WORK REQUIRED:
From the entries below, reproduce exactly the lines from the one with "left knee: (118, 202, 15)" through the one with "left hip: (218, 1205, 8)", both included, without images.

Data excerpts:
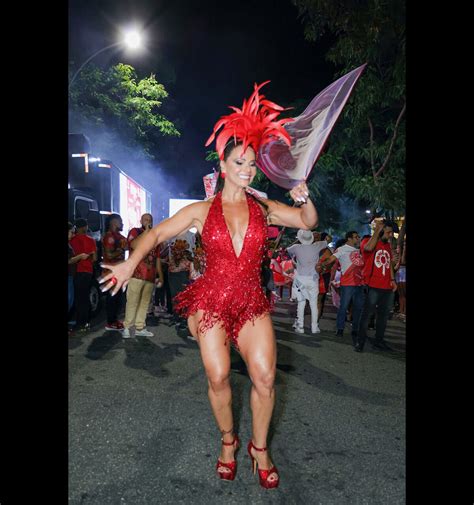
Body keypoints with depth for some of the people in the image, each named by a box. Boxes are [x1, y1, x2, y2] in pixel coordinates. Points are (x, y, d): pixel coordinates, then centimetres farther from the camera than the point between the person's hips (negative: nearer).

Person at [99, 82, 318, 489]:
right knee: (219, 378, 2)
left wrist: (305, 200, -14)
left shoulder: (264, 208, 6)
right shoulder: (202, 210, 2)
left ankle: (259, 448, 18)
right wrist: (132, 262, -13)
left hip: (252, 302, 1)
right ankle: (228, 441, 30)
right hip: (211, 301, -1)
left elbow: (309, 223, 8)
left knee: (265, 376, -8)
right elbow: (158, 233, 3)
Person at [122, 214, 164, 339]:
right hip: (137, 274, -5)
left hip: (150, 276, 5)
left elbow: (157, 258, 22)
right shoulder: (134, 231, 6)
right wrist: (146, 231, -10)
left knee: (144, 303, 5)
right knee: (132, 301, -8)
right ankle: (126, 327, -1)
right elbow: (134, 245, -17)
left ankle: (140, 328, 10)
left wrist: (160, 276, 17)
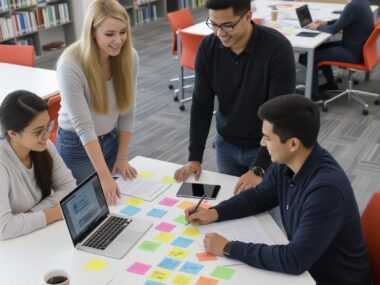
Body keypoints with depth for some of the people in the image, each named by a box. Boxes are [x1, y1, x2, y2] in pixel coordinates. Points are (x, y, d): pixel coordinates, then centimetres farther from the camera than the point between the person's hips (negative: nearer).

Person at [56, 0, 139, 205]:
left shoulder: (129, 56, -13)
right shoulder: (70, 65, -29)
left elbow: (127, 110, -4)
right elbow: (83, 125, -30)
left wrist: (122, 156, -3)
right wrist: (104, 176, -33)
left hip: (112, 140, 5)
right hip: (77, 145, -4)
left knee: (118, 202, 15)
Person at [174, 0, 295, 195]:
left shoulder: (277, 49, -24)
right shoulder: (207, 48, -10)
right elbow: (201, 105, -4)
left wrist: (259, 169, -26)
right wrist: (195, 157, -8)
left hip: (266, 147, -3)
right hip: (226, 145, 4)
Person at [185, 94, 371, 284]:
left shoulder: (327, 189, -33)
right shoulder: (287, 163, -9)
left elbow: (295, 260, -32)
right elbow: (259, 197, 9)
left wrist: (229, 248, -25)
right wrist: (215, 213, -5)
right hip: (303, 267, 6)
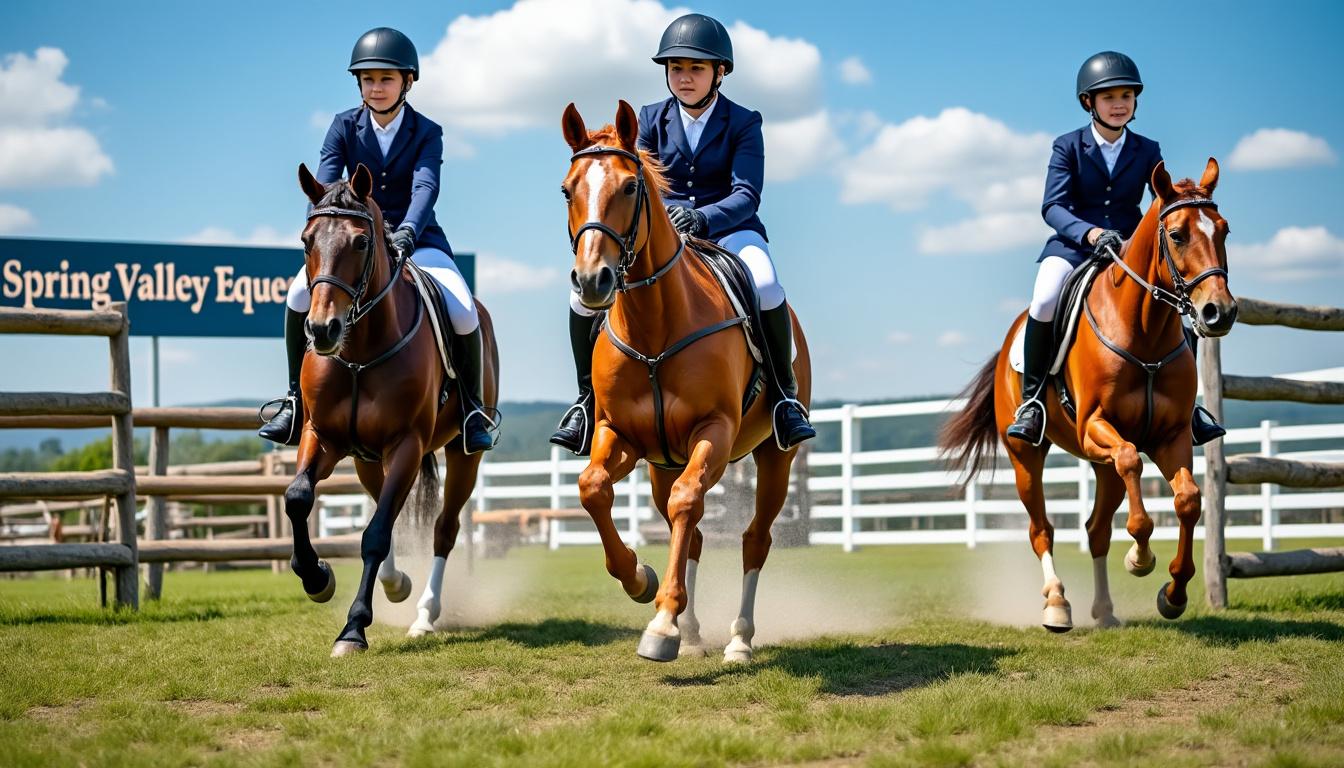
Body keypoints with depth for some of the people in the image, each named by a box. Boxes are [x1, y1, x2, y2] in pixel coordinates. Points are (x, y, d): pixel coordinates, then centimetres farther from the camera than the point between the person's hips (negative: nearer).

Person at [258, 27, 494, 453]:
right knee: (299, 295, -26)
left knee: (464, 315, -25)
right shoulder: (345, 127, -1)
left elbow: (426, 187, -23)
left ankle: (471, 407, 0)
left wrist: (406, 234, -44)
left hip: (416, 240, -1)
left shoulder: (427, 133, -6)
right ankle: (296, 398, -9)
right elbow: (325, 185, -14)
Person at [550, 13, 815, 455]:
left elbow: (747, 196, -13)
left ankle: (784, 395, -16)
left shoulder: (743, 124, -2)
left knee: (765, 286, -36)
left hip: (728, 230, -3)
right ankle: (588, 397, 0)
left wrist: (703, 219, -33)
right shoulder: (652, 120, 7)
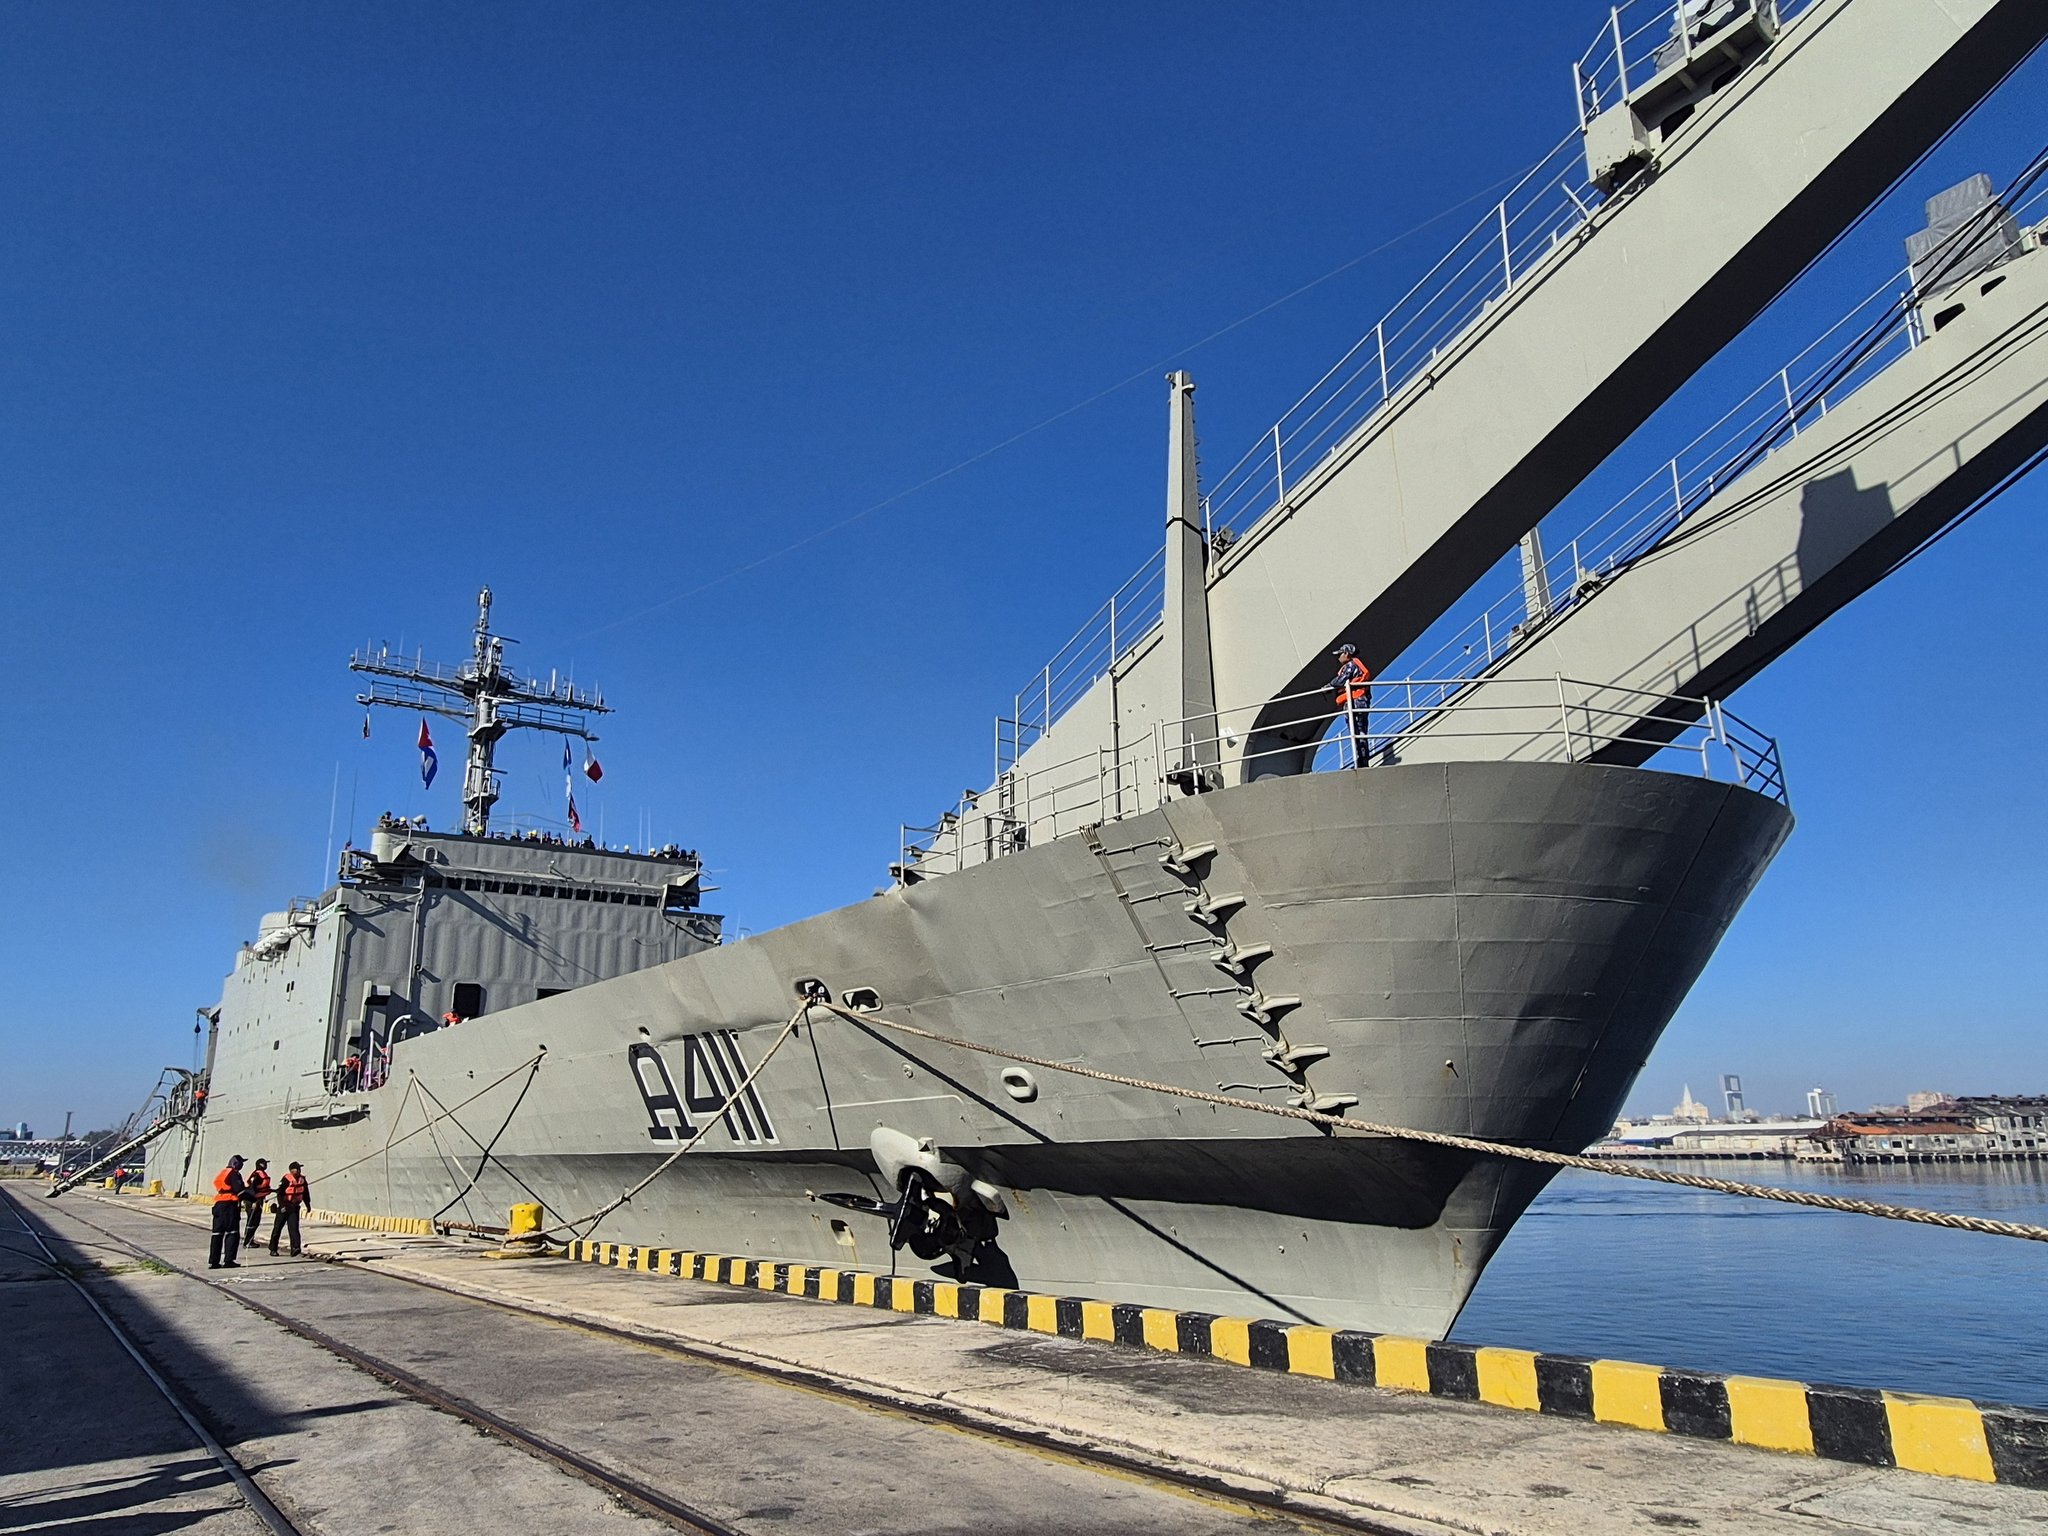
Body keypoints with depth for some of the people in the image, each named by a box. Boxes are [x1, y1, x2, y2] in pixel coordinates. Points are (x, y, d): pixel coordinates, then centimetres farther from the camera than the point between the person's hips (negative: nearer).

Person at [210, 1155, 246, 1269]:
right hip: (230, 1205, -8)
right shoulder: (234, 1173, -6)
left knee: (217, 1234, 11)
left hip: (218, 1205, 8)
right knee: (232, 1233, -5)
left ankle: (213, 1261, 12)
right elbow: (239, 1190, -15)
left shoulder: (222, 1173, 20)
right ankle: (228, 1260, -10)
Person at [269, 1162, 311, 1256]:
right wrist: (282, 1206, -26)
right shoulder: (287, 1179, -14)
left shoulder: (302, 1179, 5)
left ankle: (295, 1248, -20)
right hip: (284, 1207, -3)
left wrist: (308, 1205, 26)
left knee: (294, 1228, -9)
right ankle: (273, 1249, 22)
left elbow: (305, 1193, 18)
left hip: (294, 1208, 3)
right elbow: (279, 1193, -17)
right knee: (277, 1228, 7)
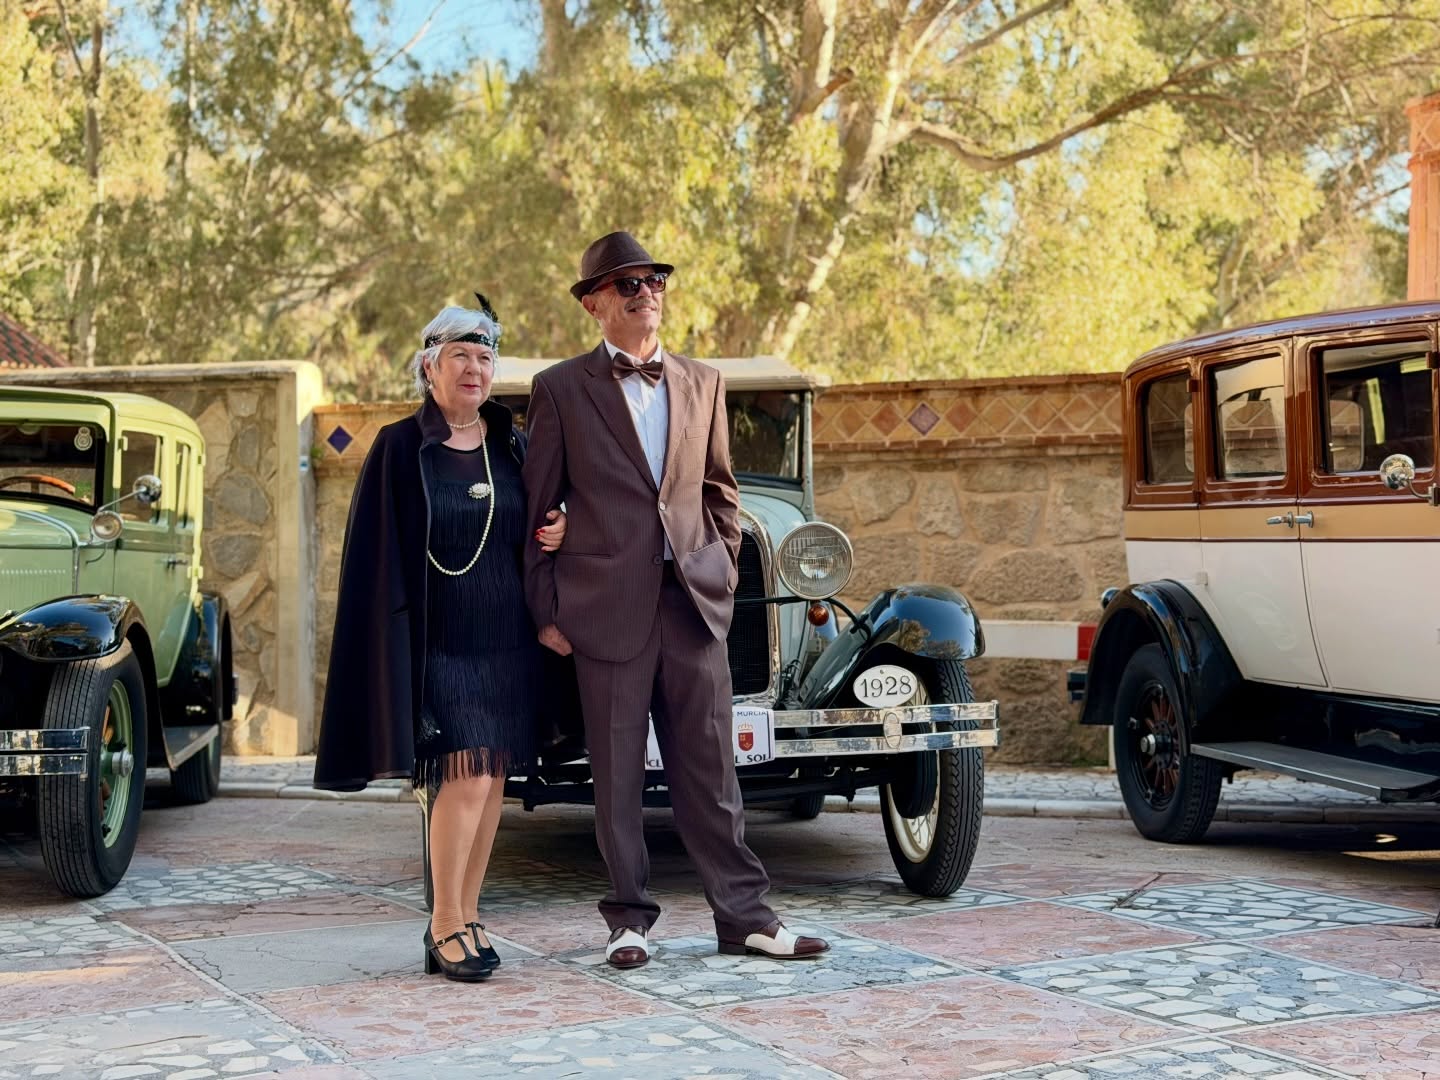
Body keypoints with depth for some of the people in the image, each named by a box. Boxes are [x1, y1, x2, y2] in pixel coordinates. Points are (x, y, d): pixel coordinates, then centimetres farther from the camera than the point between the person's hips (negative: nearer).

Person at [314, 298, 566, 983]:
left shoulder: (511, 446, 10)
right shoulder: (400, 448, -3)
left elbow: (535, 532, 21)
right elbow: (377, 552, -5)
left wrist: (555, 535, -3)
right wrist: (393, 640, -11)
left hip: (505, 638, 5)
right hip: (438, 639, -5)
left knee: (491, 780, 5)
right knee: (466, 773, -14)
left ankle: (463, 922, 15)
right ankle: (445, 926, -1)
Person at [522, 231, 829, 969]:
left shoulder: (702, 383, 14)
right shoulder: (561, 389, 3)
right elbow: (536, 506, 2)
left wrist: (722, 576, 8)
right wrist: (545, 610, -2)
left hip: (694, 601, 3)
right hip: (608, 605, -3)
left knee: (710, 768, 5)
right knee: (617, 772, 4)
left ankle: (743, 915, 10)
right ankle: (629, 918, 15)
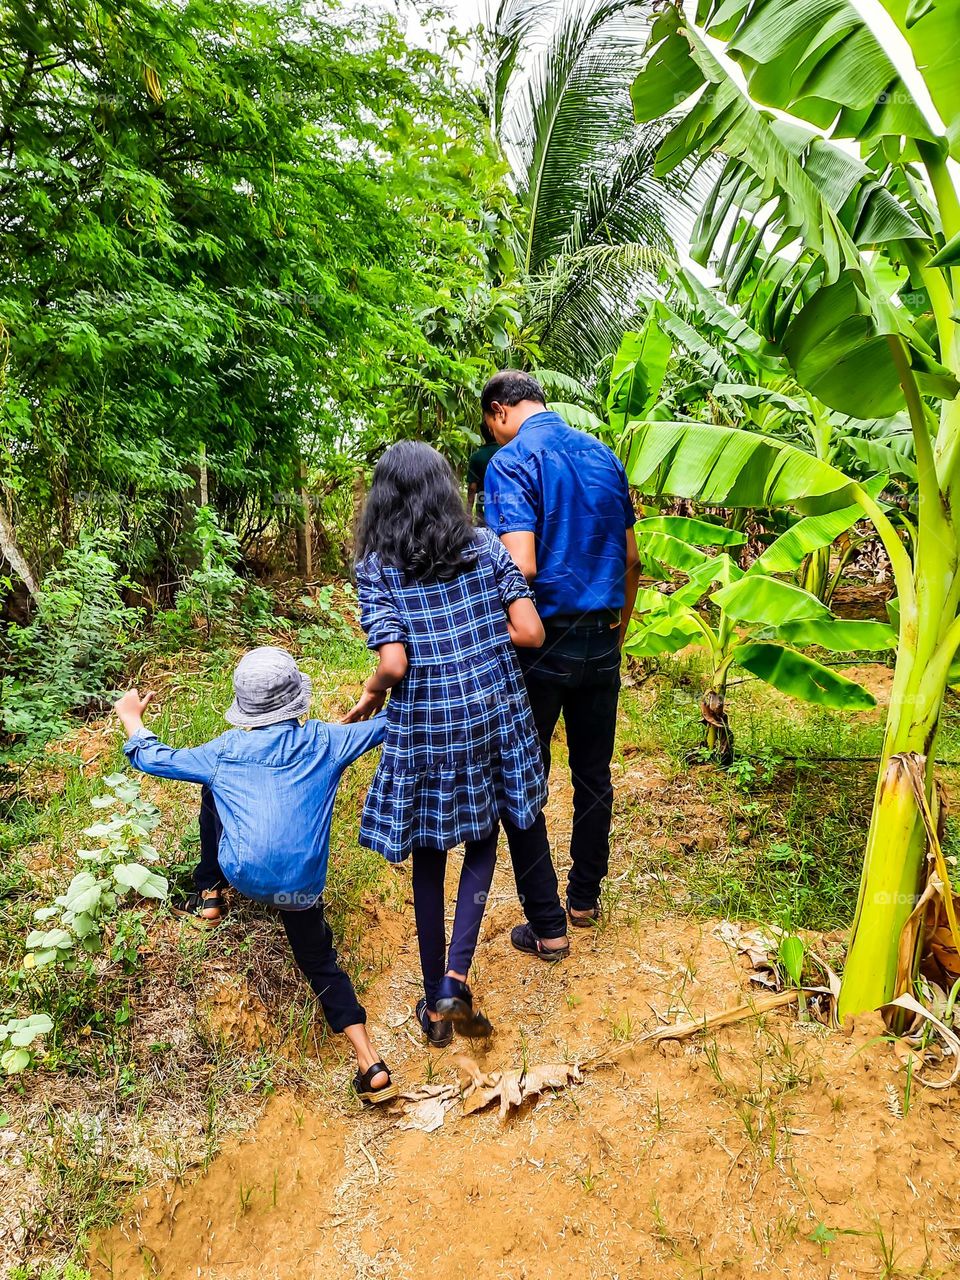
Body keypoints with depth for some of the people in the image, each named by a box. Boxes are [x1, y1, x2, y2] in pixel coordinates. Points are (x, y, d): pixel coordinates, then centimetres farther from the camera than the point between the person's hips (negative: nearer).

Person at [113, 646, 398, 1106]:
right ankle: (370, 1065, 3)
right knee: (320, 961, 19)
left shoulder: (225, 751, 6)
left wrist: (130, 716, 35)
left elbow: (152, 758, 17)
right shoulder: (325, 740, 4)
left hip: (244, 874, 0)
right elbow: (387, 724, 13)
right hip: (302, 885, 0)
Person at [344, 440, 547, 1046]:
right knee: (483, 840, 21)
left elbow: (394, 662, -17)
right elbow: (530, 631, -5)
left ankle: (435, 1004, 28)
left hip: (425, 725, -2)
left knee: (429, 858, 15)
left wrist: (372, 690, 4)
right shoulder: (486, 546, 0)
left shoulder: (376, 569, -7)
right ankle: (456, 978, 10)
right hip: (496, 713, 2)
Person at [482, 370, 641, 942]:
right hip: (602, 640, 7)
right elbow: (632, 558, 11)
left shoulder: (512, 461, -13)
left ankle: (546, 924, 14)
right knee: (594, 773, 17)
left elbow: (521, 567, -23)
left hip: (542, 643, -6)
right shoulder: (604, 455, 8)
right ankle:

ANSWER TO THE PROBLEM:
left knee: (118, 202, 15)
Person at [174, 0, 295, 195]:
left shoulder: (277, 49, -24)
right shoulder: (207, 48, -10)
right elbow: (201, 105, -4)
left wrist: (259, 169, -26)
right wrist: (195, 157, -8)
left hip: (266, 147, -3)
right hip: (226, 145, 4)
Person at [185, 94, 371, 284]:
left shoulder: (327, 189, -33)
right shoulder: (287, 163, -9)
left elbow: (295, 260, -32)
right elbow: (259, 197, 9)
left wrist: (229, 248, -25)
right wrist: (215, 213, -5)
right hip: (303, 267, 6)
Body keypoints with depth for some of the people in the image, each named by a box. Boxes are [x1, y1, x2, y2] in pixel coordinates. Points are (x, y, d): pixel coordinates, then centimetres farther from the camera than the point between the person's hips (negative: nearer).

Person at [258, 27, 494, 453]:
right knee: (299, 295, -26)
left knee: (464, 315, -25)
right shoulder: (345, 127, -1)
left elbow: (426, 187, -23)
left ankle: (471, 407, 0)
left wrist: (406, 234, -44)
left hip: (416, 240, -1)
left shoulder: (427, 133, -6)
right ankle: (296, 398, -9)
right elbow: (325, 185, -14)
Person at [550, 13, 815, 455]:
left elbow: (747, 196, -13)
left ankle: (784, 395, -16)
left shoulder: (743, 124, -2)
left knee: (765, 286, -36)
left hip: (728, 230, -3)
right ankle: (588, 397, 0)
left wrist: (703, 219, -33)
right shoulder: (652, 120, 7)
Body keypoints with depth for some of the people in the image, each named by a box. Boxes are [x1, y1, x2, y2] in pixel coordinates. Points are (x, y, d): pixel coordinates, then centimetres farther from the camera than the point between the person's hips (negative: nearer).

Person at [210, 1155, 246, 1269]:
right hip: (230, 1205, -8)
right shoulder: (234, 1173, -6)
left knee: (217, 1234, 11)
left hip: (218, 1205, 8)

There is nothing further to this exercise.